▸ **Instruction a**
In the passage on organizational culture, what reason is given for why it is hard for people to see their own culture? Answer in one to three sentences.

▸ **Selected passage**
It's Hard to See Culture

Maddie and I had a great conversation last night with Craig Honick, of Sector Intelligence, about the topic of culture. As a researcher, Craig has expertise on identifying and telling the story of culture in organizations and markets, and Maddie and I talk a lot about organizational culture in Humanize. For each of the four human elements we discuss in the book, we discuss how it shows up in organizational culture (as well as process and behavior).

So here’s one of the sticky points about culture we were talking about: it’s hard to see. Well, it is hard for YOU to see YOUR culture. It’s the whole fish/water thing, but you can’t see it because it’s always there and has become a part of you. It is possible for you to see it, but it takes some work. You need to dig fairly deeply into the experiences of other people in your organization and you have to have the personal courage and maturity, basically, to be able to take a piece of you and hold it out in front of you to make sense of it.

▸ **Instruction b**
In the listing, begin at the line that has "On Sunday, when" and stop after the line that has "2:00 PM to 4:00 PM, 2 hours". Write those lines again with "how long does it last" switched to "what is its duration", leaving everything else unchanged.

Dataset rows:
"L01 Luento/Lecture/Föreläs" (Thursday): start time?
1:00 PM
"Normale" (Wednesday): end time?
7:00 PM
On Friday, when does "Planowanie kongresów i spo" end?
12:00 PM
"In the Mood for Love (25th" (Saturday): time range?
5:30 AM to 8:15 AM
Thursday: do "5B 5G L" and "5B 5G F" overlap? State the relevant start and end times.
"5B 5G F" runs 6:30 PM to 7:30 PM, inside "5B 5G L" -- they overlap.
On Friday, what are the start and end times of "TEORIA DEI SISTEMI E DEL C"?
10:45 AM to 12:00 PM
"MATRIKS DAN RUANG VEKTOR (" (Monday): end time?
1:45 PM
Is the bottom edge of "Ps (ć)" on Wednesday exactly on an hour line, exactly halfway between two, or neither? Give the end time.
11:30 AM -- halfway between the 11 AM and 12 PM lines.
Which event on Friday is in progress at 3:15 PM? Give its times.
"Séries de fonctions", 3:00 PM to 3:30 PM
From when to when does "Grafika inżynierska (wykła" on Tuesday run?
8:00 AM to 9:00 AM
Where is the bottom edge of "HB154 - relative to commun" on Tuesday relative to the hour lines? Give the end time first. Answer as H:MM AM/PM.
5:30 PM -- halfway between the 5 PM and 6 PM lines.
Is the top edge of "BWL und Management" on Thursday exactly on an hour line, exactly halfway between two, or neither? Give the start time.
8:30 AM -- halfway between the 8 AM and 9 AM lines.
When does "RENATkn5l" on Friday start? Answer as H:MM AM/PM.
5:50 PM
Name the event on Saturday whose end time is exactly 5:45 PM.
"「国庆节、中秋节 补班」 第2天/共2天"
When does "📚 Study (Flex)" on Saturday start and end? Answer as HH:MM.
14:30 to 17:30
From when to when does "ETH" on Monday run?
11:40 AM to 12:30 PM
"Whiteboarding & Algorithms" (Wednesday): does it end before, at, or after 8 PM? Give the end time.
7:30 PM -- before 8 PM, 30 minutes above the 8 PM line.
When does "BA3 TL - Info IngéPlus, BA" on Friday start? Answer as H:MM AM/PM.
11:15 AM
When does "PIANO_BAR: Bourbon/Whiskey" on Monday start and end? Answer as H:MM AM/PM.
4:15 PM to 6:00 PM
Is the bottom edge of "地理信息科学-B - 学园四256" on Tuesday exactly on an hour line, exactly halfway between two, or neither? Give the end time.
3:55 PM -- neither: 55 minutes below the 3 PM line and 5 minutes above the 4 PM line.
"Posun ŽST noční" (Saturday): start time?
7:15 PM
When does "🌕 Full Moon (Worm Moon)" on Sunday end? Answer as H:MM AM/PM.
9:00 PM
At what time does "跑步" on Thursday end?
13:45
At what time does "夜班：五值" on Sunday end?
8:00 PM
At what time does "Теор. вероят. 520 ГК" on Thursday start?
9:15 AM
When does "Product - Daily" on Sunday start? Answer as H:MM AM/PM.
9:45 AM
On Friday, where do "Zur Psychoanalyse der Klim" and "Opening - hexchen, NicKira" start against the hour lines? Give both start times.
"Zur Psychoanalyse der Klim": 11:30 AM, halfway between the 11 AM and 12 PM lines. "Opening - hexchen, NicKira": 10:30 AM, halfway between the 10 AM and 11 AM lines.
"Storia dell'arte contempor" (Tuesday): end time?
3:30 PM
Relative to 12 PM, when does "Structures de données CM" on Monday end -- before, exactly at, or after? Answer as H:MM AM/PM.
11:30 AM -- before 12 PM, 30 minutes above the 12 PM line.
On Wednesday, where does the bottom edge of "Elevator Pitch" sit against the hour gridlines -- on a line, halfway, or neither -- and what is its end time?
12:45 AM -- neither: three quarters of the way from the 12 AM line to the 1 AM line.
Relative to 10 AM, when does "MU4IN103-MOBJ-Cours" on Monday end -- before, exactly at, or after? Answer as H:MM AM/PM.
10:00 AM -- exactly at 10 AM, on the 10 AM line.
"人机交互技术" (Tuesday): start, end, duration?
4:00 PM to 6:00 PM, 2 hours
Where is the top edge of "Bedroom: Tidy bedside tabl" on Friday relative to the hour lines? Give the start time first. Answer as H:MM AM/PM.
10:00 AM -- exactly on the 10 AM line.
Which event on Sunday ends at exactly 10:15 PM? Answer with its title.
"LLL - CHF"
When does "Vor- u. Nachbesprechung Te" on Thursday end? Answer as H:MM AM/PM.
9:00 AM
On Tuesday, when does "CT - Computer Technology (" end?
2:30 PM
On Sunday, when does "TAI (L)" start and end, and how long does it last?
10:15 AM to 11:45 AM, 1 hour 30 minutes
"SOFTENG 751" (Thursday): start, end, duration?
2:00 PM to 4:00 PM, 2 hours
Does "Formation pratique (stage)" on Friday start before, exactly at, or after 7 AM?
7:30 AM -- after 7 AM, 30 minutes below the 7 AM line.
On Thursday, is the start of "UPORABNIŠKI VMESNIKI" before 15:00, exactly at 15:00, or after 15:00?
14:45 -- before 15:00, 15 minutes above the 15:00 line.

▸ **Correct output a**
According to the passage, people cannot see their own culture because it is always there and has become a part of them. The text likens this to a fish in water.

▸ **Correct output b**
On Sunday, when does "TAI (L)" start and end, and what is its duration?
10:15 AM to 11:45 AM, 1 hour 30 minutes
"SOFTENG 751" (Thursday): start, end, duration?
2:00 PM to 4:00 PM, 2 hours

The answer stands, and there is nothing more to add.